When interviewers don't interview - A contractor's view

One of the hazards of going for contracting interviews is that you often meet clients who have no idea what they are doing. So much for your preparation, some interviewers need to prepare themselves, and they often don't bother. In a hot sweaty room, they shuffle their paper work, stare at your CV, ask a series of yes and no questions, then rely on a hopeless technical test they put together five minutes before you arrived. It really is not uncommon.

In this situation, you have to show your professionalism and help. You must conduct the interview in a way that doesn't offend, tread on their toes, or seem unnatural, and the best way of doing this is to ask a series of open ended questions.

Yes, it's another sales technique. And it's a good one.
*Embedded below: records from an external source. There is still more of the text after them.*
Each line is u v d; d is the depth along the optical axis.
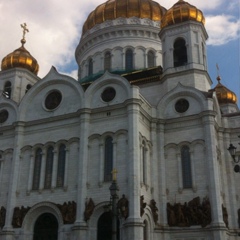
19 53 61.50
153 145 46.56
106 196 41.09
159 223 43.09
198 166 44.72
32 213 44.19
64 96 48.41
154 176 45.00
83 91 47.06
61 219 41.97
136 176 39.84
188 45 52.88
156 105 49.28
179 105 48.41
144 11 66.06
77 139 45.12
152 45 65.31
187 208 42.97
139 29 64.75
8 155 49.44
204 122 45.78
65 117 46.84
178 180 44.91
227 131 50.84
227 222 44.12
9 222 44.38
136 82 54.59
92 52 66.62
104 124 44.56
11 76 60.34
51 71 50.25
An open question is one that does not have a yes or no answer. Typically, they begin with:

  • How
  • Why
  • What
  • When
  • Who

What skills will your ideal candidate have? How is the project organised? Why do you think xWidget is appropriate for you project? What questions would you like to ask me?

Ask open questions

The real beauty of these open questions is that while answering the interviewer will gain confidence and begin to think straight. They will be flattered that you are taking an interest in them and listening to the answers. If you can neatly take control in this situation you will have a distinct advantage over others going for the same role.

You should always have a list of open questions ready in any case. They show you are interested in the role and the company, and give the impression you are taking the interview seriously.